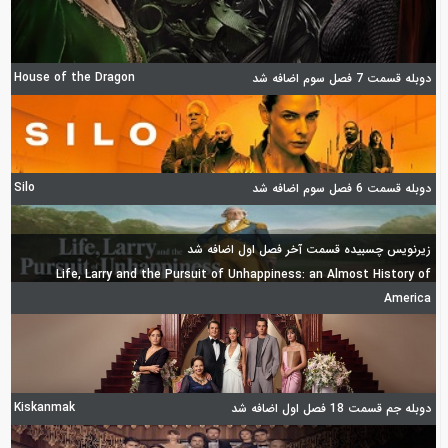
House of the Dragon
دوبله قسمت 7 فصل سوم اضافه شد
Silo
دوبله قسمت 6 فصل سوم اضافه شد
زیرنویس چسبیده قسمت آخر فصل اول اضافه شد
Life, Larry and the Pursuit of Unhappiness: an Almost History of
America
Kiskanmak
دوبله جم قسمت 18 فصل اول اضافه شد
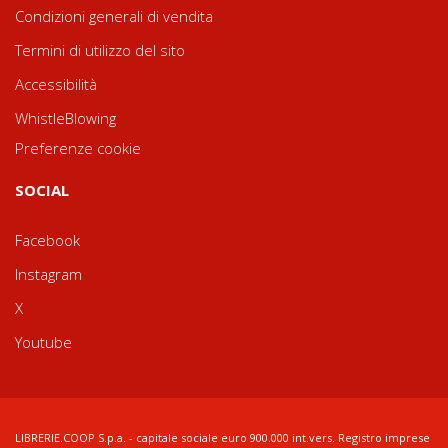
Condizioni generali di vendita
Termini di utilizzo del sito
Accessibilità
WhistleBlowing
Preferenze cookie
SOCIAL
Facebook
Instagram
X
Youtube
LIBRERIE.COOP S.p.a. - capitale sociale euro 900.000 int.vers. Registro imprese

Problem description: Retype every line of text in the material above without changing anything, and leave the pictures out of your answer.

Response to this task:
House of the Dragon
دوبله قسمت 7 فصل سوم اضافه شد
Silo
دوبله قسمت 6 فصل سوم اضافه شد
زیرنویس چسبیده قسمت آخر فصل اول اضافه شد
Life, Larry and the Pursuit of Unhappiness: an Almost History of
America
Kiskanmak
دوبله جم قسمت 18 فصل اول اضافه شد
Condizioni generali di vendita
Termini di utilizzo del sito
Accessibilità
WhistleBlowing
Preferenze cookie
SOCIAL
Facebook
Instagram
X
Youtube
LIBRERIE.COOP S.p.a. - capitale sociale euro 900.000 int.vers. Registro imprese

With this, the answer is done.